The sensitization on using protection is reaching an audience that is relatively receptive to condom use as a method of family planning which is a saving grace other than other forms of contraceptives that only prevent unplanned pregnancies. Although 68% of Kenyans and 83% of South Africans have in the past engaged in unprotected sex, there is some light at the end of the tunnel as 64% of Kenyans and 62% of South Africans have used protection in the past 3 months.
Opposed to a few years back, peer pressure and lack of knowledge took a back seat as only a small percentage of respondents cited them as the main reasons for involving themselves in unprotected sex.
Did you know that the main excuse people give for engaging in unprotected sex is the use of birth control? This highlights the fact that pregnancy among the sexually active unmarried population is seen as a much scarier fate than what they are risking in return – STIs or HIV/Aids. Point to note is that although we didn’t specify what the term “birth control” meant, condoms were not considered as birth controls as opposed to other forms of contraceptives such as pills, implants etc.
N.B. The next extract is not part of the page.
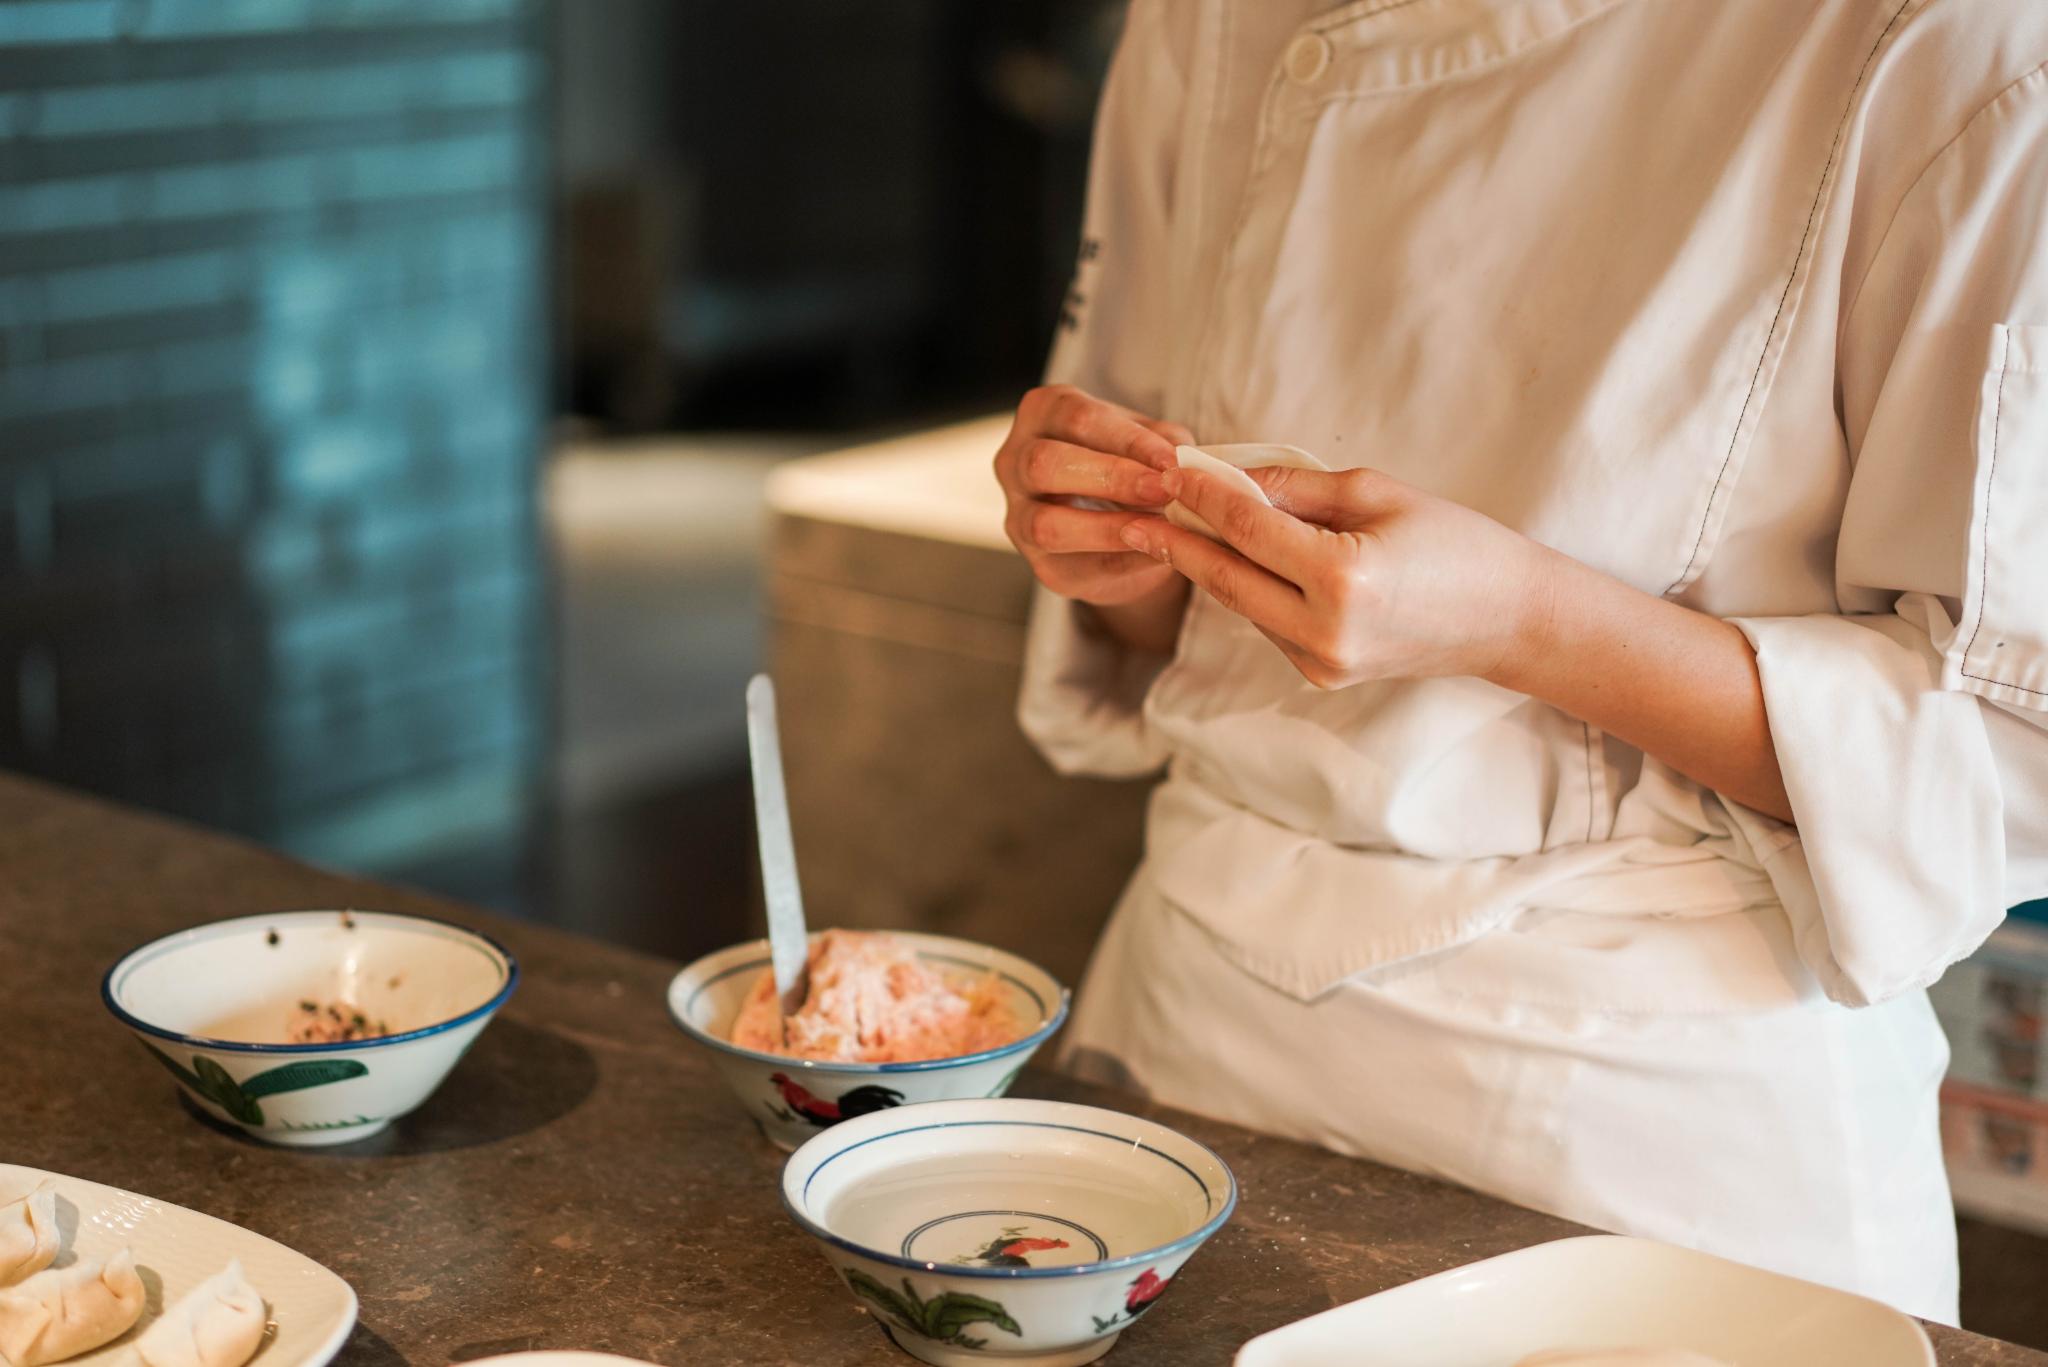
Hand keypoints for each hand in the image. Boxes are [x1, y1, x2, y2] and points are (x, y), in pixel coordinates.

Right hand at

Although the strict sensitization on knowing your partner’s HIV status before engaging in any sexual relations has been emphasized on since time immemorial, a little over 13% of Kenyan and 15% of South African respondents are still in the dark with regard to their partner’s status. Recently, the social hype of “sponsors” or “blessers” has seen a steady increase and has been a major concern. Based on a survey we ran last year, the conclusion we came to was the sponsor/ blesser shelf life is at most a year. This has shifted the scale and is notably a huge factor in the spread of HIV/AIDs as these relationships are purely fueled by monetary gifts other than respect of monogamous relationships. This means that as soon as financial gifts are depleted, the cycle continues but with another person. Despite all this, there is some light at the end of this hopefully HIV/AIDs free tunnel as there is still a great number of respondents (above 55% in both countries) who mentioned that they have requested a potential partner for proof of HIV status before any sexual relations in the past. 51% of Kenyans and 47% of South Africans, have gone for testing for HIV after relations with a partner due to mistrust in the past 3 months which also shines the spotlight on what the sponsor mentality has brought forth in relationships and its propagation of HIV/ AIDs.
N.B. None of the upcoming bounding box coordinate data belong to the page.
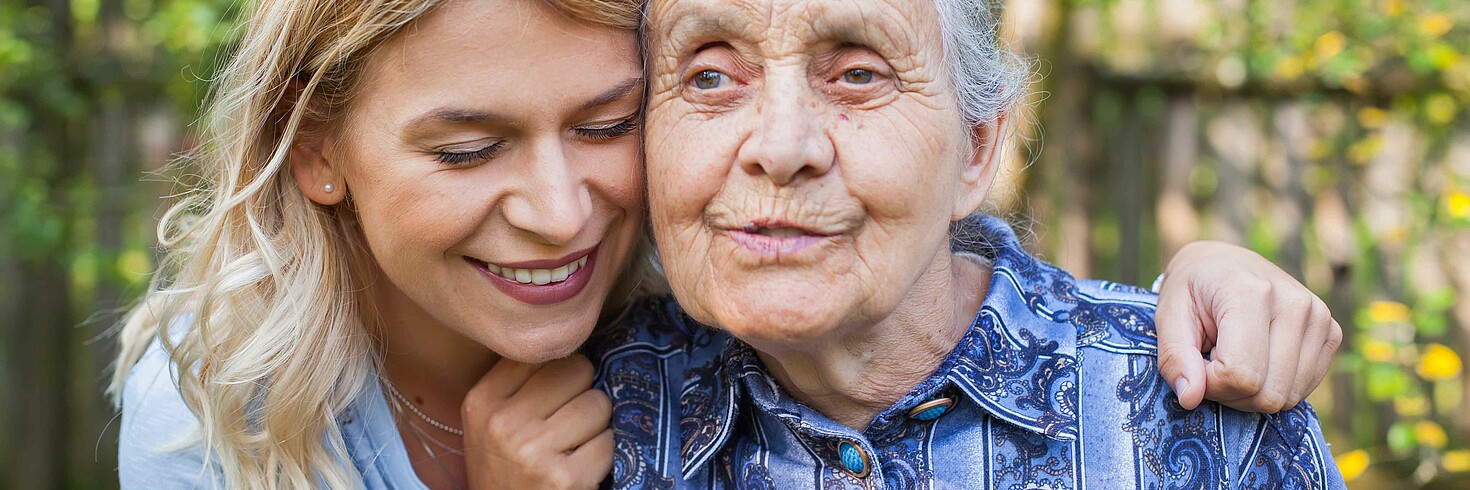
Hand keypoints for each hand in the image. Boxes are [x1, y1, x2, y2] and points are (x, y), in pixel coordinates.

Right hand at [462, 354, 613, 488]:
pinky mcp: (564, 479)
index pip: (542, 353)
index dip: (560, 370)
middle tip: (570, 422)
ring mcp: (533, 452)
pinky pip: (609, 443)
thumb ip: (522, 383)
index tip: (557, 393)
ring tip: (575, 446)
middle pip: (577, 370)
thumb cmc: (504, 469)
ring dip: (597, 425)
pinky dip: (604, 455)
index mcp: (482, 401)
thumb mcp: (490, 423)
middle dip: (583, 394)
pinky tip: (583, 467)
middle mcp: (503, 423)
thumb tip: (573, 337)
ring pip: (599, 404)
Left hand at [1154, 241, 1342, 412]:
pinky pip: (1303, 390)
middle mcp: (1295, 303)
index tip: (1197, 362)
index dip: (1210, 384)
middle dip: (1231, 393)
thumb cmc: (1191, 291)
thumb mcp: (1167, 317)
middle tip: (1213, 362)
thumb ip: (1173, 358)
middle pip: (1267, 393)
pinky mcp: (1331, 332)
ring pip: (1287, 397)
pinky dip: (1275, 386)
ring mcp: (1319, 317)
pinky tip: (1258, 359)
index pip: (1240, 375)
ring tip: (1234, 356)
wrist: (1223, 263)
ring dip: (1252, 392)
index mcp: (1251, 292)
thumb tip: (1190, 398)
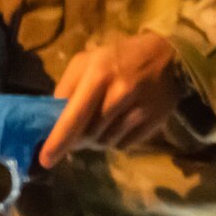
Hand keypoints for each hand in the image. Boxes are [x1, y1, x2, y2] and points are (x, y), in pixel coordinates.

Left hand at [40, 31, 183, 165]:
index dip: (58, 141)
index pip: (74, 116)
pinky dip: (116, 140)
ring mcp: (140, 109)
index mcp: (99, 75)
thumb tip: (53, 119)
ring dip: (97, 140)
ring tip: (100, 125)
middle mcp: (120, 94)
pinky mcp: (154, 122)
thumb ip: (67, 87)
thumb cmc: (121, 56)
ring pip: (106, 142)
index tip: (45, 160)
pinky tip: (118, 125)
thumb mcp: (88, 60)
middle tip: (76, 135)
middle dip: (78, 140)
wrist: (169, 55)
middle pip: (89, 134)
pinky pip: (125, 145)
According to our rapid poll, the source of information on HIV/AIDs is split between health facilities and online data with regard to the country one is from. Kenyans get their information from online platforms while more South Africans get their information from health facilities. Schools as information hubs, registered the lowest value of information served to the respondents in both countries on this subject.
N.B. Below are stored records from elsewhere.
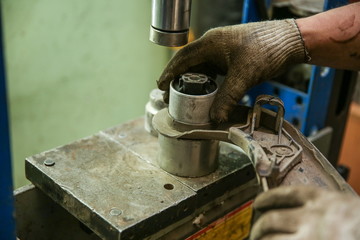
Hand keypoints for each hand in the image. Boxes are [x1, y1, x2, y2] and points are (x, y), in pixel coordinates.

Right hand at [157, 19, 306, 122]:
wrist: (291, 41)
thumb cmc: (267, 49)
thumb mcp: (244, 75)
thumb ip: (227, 97)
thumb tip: (215, 117)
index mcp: (211, 43)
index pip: (182, 59)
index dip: (169, 73)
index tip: (160, 86)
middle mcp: (214, 45)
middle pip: (190, 63)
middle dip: (179, 79)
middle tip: (171, 95)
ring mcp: (224, 50)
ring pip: (202, 67)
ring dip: (194, 81)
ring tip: (187, 96)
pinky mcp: (233, 57)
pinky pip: (215, 70)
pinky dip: (209, 81)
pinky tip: (208, 91)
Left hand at [250, 186, 359, 239]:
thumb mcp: (348, 208)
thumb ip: (325, 209)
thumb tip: (301, 212)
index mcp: (324, 200)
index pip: (284, 194)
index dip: (266, 199)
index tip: (258, 203)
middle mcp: (312, 216)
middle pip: (272, 217)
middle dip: (259, 226)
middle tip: (256, 231)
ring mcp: (309, 237)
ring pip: (270, 237)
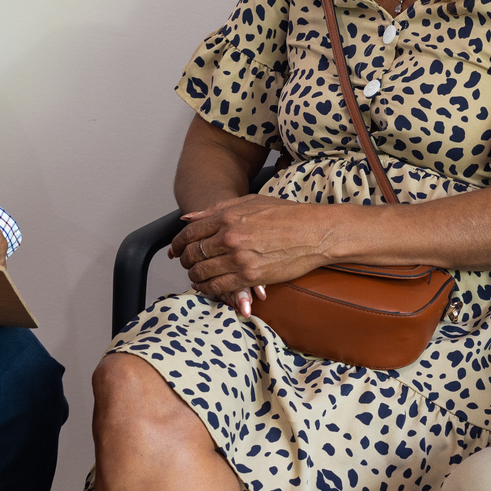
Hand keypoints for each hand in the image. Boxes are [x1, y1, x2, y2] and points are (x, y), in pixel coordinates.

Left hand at [168, 195, 339, 304]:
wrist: (315, 232)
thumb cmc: (286, 214)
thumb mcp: (249, 202)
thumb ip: (216, 210)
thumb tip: (187, 218)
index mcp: (228, 217)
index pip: (190, 233)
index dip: (178, 243)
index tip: (176, 249)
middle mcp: (230, 238)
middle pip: (192, 254)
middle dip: (184, 260)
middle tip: (185, 263)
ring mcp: (240, 258)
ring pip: (202, 273)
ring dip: (194, 276)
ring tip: (195, 275)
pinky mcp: (251, 276)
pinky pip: (218, 286)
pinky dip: (208, 288)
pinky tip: (207, 286)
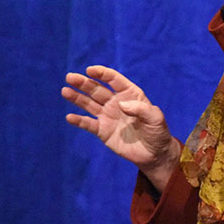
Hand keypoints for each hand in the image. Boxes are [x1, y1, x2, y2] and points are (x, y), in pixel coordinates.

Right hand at [62, 65, 179, 190]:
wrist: (154, 154)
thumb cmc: (158, 132)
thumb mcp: (155, 118)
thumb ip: (141, 109)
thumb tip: (121, 105)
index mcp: (130, 94)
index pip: (113, 80)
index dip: (102, 73)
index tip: (90, 70)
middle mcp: (116, 102)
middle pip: (97, 90)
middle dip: (84, 83)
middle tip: (70, 77)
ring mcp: (108, 116)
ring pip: (89, 104)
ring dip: (77, 98)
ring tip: (65, 91)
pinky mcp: (103, 131)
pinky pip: (88, 124)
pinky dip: (79, 121)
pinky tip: (69, 117)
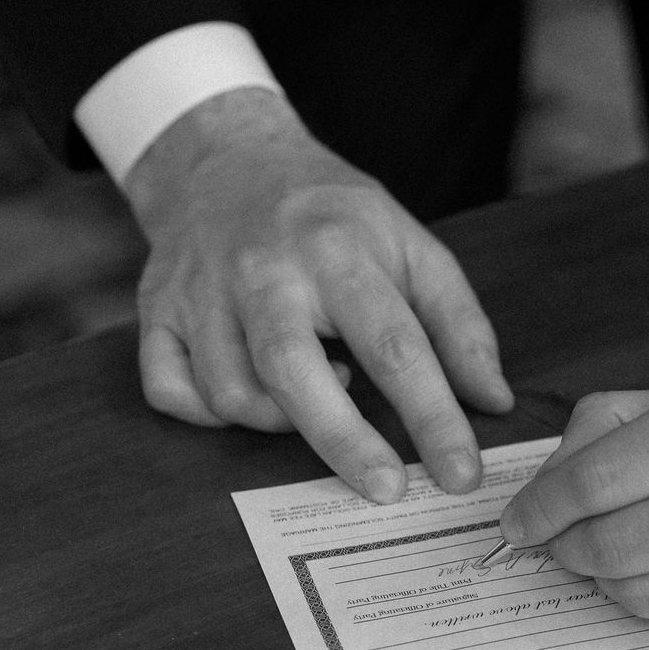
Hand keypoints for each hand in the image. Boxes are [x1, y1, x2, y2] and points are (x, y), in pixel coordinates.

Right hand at [123, 87, 512, 499]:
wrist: (226, 159)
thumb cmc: (333, 217)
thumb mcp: (411, 246)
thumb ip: (459, 324)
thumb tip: (493, 402)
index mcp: (338, 250)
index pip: (395, 347)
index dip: (433, 419)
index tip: (460, 476)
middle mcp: (262, 270)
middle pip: (296, 373)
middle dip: (345, 442)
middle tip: (389, 490)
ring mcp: (200, 291)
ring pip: (230, 392)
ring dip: (279, 422)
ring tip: (322, 395)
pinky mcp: (155, 309)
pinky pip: (170, 390)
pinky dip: (208, 415)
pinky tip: (252, 399)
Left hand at [499, 323, 648, 644]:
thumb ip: (635, 422)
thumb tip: (552, 476)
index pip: (594, 481)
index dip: (540, 508)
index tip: (519, 523)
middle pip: (607, 547)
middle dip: (569, 550)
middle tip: (563, 547)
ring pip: (644, 595)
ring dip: (618, 581)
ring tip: (632, 558)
Will introduction of condoms and contraceptives in schools (which is not done at the moment) as proposed in Kenya, see a generation that is conscious of their sexual experiences as they grow up and an uptake of condom use increased which will consequently see a decrease in the number of HIV/AIDs cases and probably one day just one day, kick it out? This year, South Africans will receive an emergency “condom Bank” of over 50 Million free condoms from AHF (AIDS Healthcare Foundation) while Kenyans have received the gift of free studded condoms from NACC (National Aids Control Council) which is a step toward a protected country one studded condom at a time.
To determine the sexual patterns of some of the fastest growing countries in Africa, the survey was served randomly to Geopoll app users in both Kenya and South Africa including 214 Kenyans and 121 South Africans.
The age range of the respondents was 14-45 years.